Wednesday, October 22, 2008

The Bland, Gray Porridge of the Past Decade

severe elevation | high elevation | moderate elevation | slight elevation | normal | slight depression | moderate depression | deep depression | severe depression || anx : 1 , agit : 1


I had a chat with my brother recently about how his friends from high school have aged and so forth. I met most of his high school friends and it was fun talking about them again, even if I don't quite know how they look like nowadays. He filled in the blanks about who gained weight and who lost hair, who got married, who went to live abroad and other interesting details of what occurred in the past decade.

In that conversation, there was something my brother said that resonated in my soul: He said, casually and unaffectedly, "Hmmm .. I don't know where the past ten years went."

Funny; I agreed with him. I really feel the same way.

It's as if my life until age 21 had been a roaring cornucopia of various colors and flavors, while everything else since then had muddled into a bland porridge of gray. I can look back fondly and with much interest at my young years, even though they were full of pain and trauma; but when I reminisce on my twenties, it's as if there's hardly anything there, like every day was just the same dull flavor. I supposed it was because I had too much life (not necessarily fun or good) as a teenager, and then due to certain details in my family background I felt the urge to grow up and get serious earlier than I should have.

I recall that's exactly what I forced myself to do - grow up and get serious after twenty. I ditched my artsy, full-of-personality garb and took on a pathetic attempt to be a responsible human being. I toted a boring, black filofax in exchange for my wild journals and sketchbooks. I cleaned up, went into an internship program, got married and got a job. I played adult because that's what people over twenty do. I wanted to make a decent, fulfilled life for myself.
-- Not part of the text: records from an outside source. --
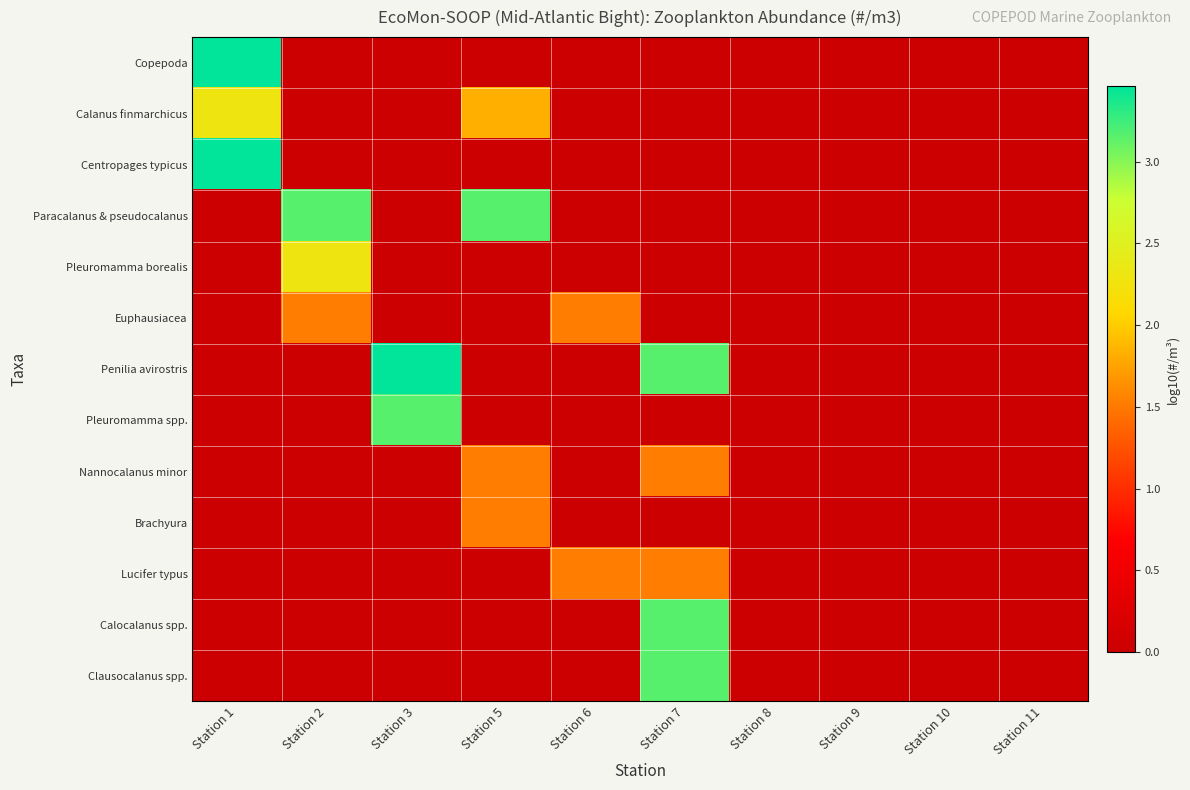

What is the spread (max minus min) of values at Station 3?

3.5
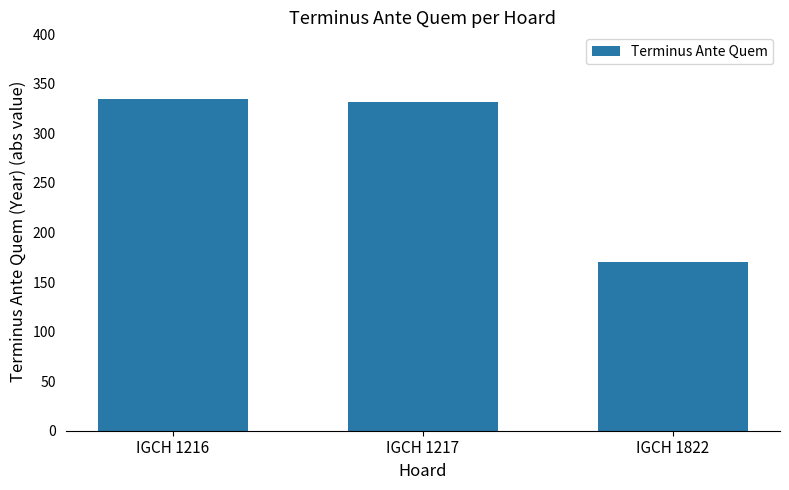

Count the number of categories in the chart.

3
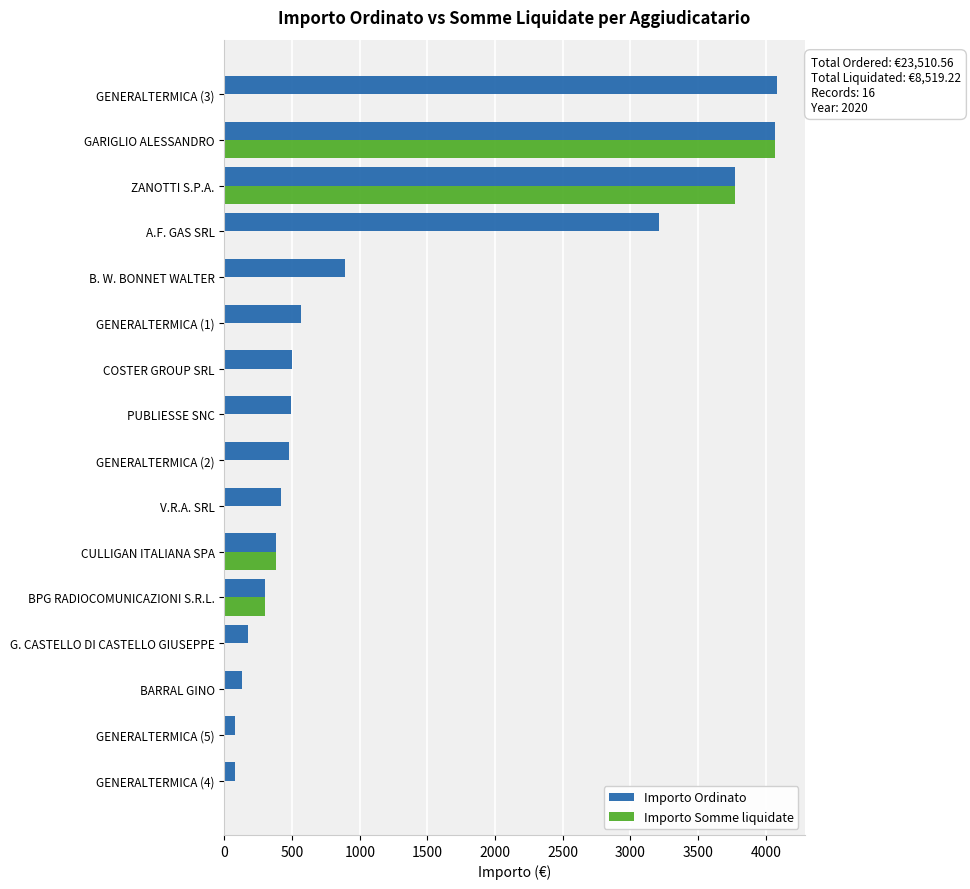

What is the sum of all Importo Somme liquidate values?

8519.2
And when I look back - as I told my brother - everything in the past ten years was just about working, working, working. The same mucky gray porridge every single day of the decade. Now that I've quit my job I see how I probably could have wasted the past ten years of my life in the pursuit of being a "mature, productive adult citizen". But then again, I can't imagine doing it any other way - money had to be earned, food had to be bought, bills had to be paid and work had to be done. That vicious cycle in a salaried man's life.

I considered the possibility that this may be how a lot of people feel when they hit the line of 3. But then I did a little survey of sorts among my friends and their answers vary. Some of them only began to have that cornicopic sense of existence in their mid-twenties, when they began to earn, and were free from their parents and beginning to experiment with all sorts of things (Huh. Admittedly , I started experimenting early and got bored of it early). One friends answered that age 30 is so far the best year of her life, now that she has kids. So I guess it isn't about age but really the content of the years.

I feel like I've grown up too soon, and i sometimes wish that I hadn't . But on the other hand, if i hadn't, I 'd be like my friends who are still living with their parents and acting like college kids way past their 25th birthday. I 'm not sure what'd be more disgusting - being 35 at 25, or 15 at 25.

I'm thinking about how I could and should make my like fuller and more productive now. But then there's that nagging sense of what if. In my decision to become something with perfectly good intent and sound planning, things might flub up again and result in another decade of gray porridge because I forced myself to have a good life. Sigh. Only time will tell.